[Opening TASK DATA section]

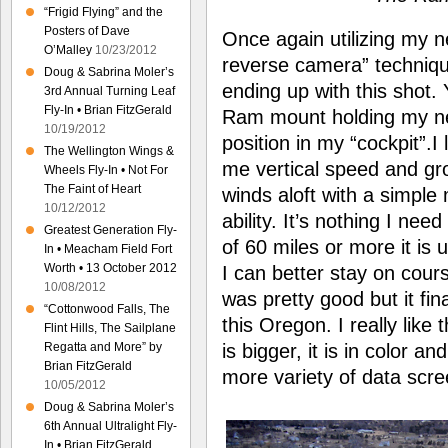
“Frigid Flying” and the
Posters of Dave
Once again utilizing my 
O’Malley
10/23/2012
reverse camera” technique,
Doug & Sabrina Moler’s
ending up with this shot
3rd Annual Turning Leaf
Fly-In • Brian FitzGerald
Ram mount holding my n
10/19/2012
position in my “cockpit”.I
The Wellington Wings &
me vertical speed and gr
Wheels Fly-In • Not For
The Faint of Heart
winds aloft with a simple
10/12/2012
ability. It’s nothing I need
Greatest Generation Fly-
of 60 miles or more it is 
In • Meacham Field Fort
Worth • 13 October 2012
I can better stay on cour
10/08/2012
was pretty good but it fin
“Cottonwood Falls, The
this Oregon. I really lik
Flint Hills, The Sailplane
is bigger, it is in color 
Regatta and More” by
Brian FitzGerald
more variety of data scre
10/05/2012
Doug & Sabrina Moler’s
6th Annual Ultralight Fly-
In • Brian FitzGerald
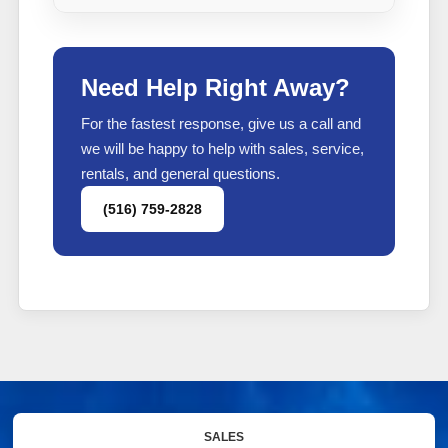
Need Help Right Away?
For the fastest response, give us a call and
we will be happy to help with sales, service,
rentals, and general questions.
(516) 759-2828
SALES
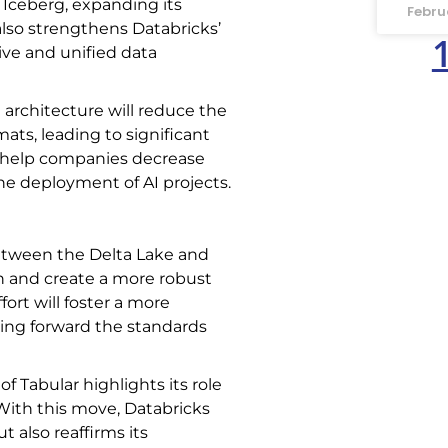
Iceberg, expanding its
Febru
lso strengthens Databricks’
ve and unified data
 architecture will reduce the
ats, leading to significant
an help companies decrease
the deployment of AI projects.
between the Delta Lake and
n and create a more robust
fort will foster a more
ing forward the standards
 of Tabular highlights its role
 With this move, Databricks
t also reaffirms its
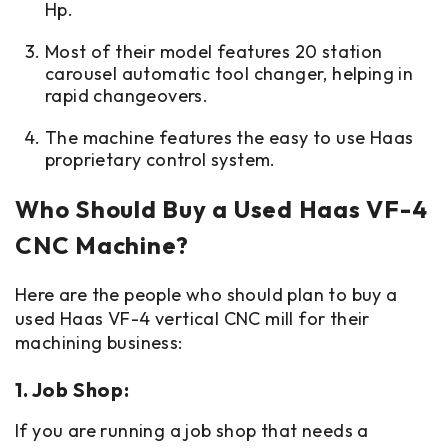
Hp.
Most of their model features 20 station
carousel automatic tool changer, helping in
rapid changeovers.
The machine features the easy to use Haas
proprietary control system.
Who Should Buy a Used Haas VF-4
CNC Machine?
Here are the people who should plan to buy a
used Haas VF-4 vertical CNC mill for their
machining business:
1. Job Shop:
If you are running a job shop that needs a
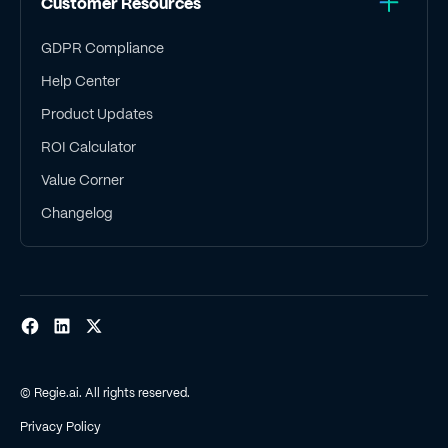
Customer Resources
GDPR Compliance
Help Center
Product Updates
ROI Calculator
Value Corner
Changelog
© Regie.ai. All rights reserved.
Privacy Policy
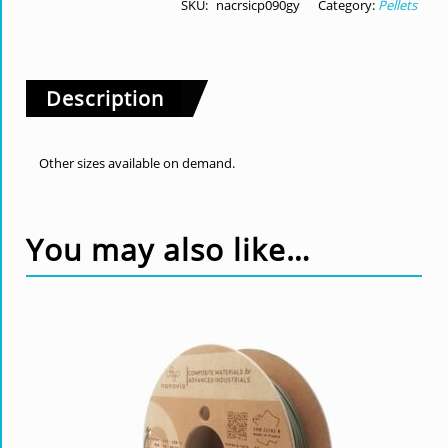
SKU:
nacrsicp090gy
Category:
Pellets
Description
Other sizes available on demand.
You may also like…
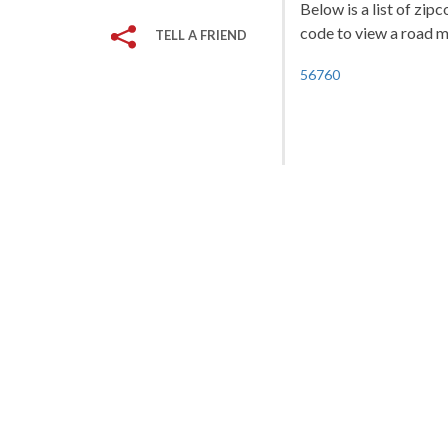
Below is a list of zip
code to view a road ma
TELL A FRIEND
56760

[Closing TASK DATA section]

TASK STATEMENT> Show, from the entries above, every line that includes the string "Brian".

SOLUTION TO THIS PROBLEM>
Fly-In • Brian FitzGerald
Brian FitzGerald
In • Brian FitzGerald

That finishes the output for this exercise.